Pick out every line in the data below that contains the word "chart" and copy each one.
··· Source material
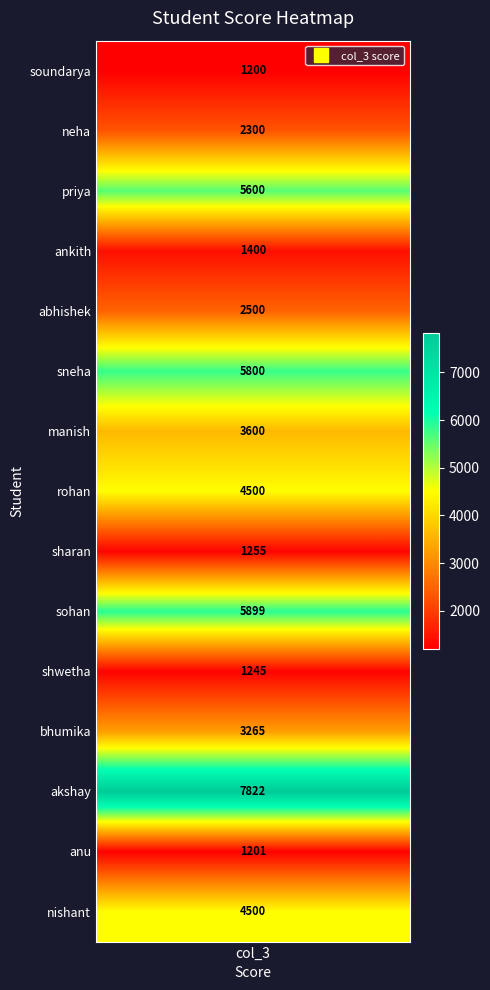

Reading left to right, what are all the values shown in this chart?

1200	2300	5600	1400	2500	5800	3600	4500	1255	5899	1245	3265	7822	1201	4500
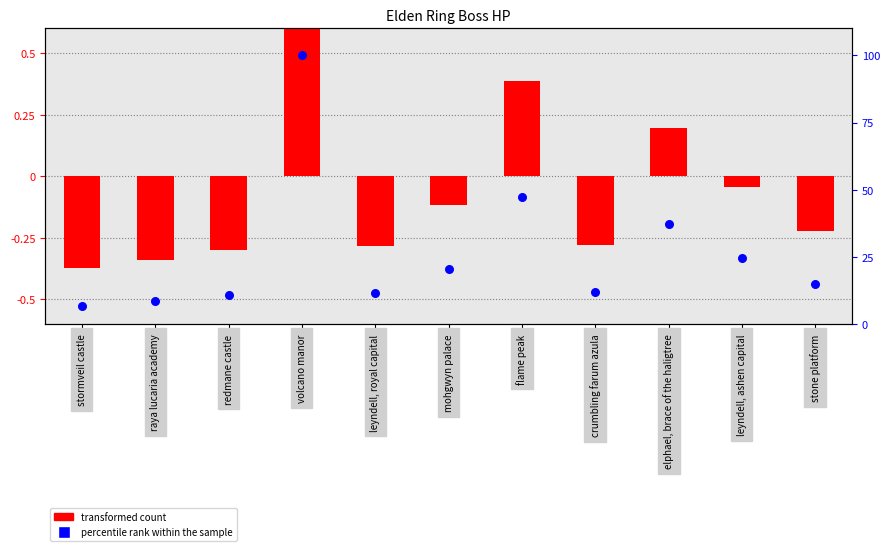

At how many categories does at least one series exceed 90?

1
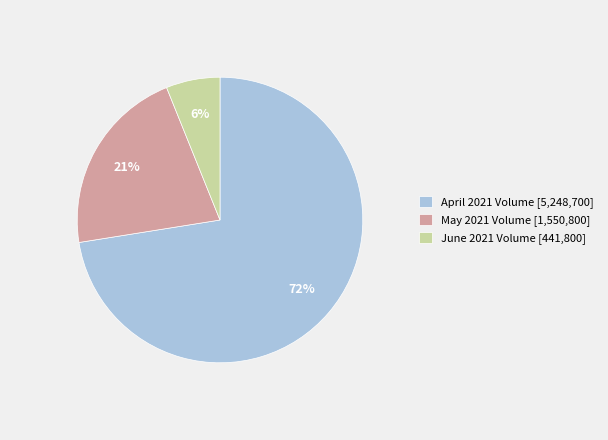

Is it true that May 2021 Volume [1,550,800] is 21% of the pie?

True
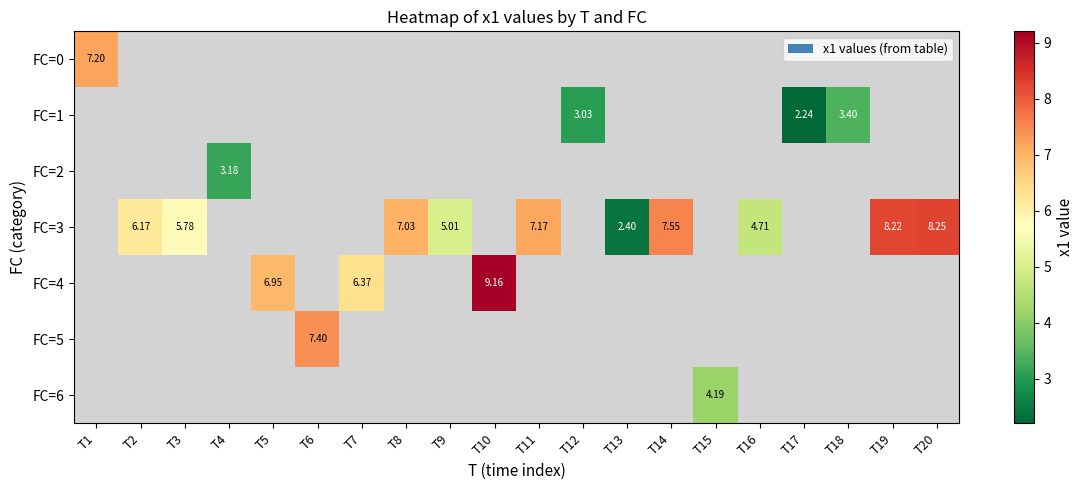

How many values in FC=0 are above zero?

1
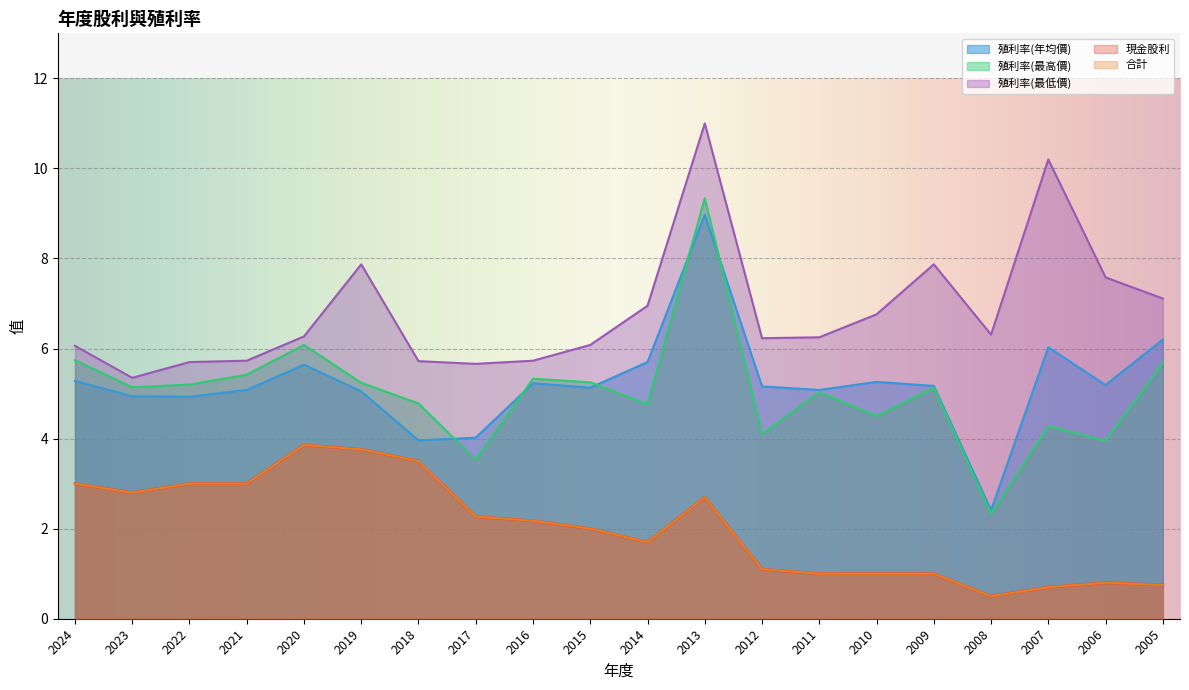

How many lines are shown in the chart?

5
······
Answer space:
Reading left to right, what are all the values shown in this chart?
How many lines are shown in the chart?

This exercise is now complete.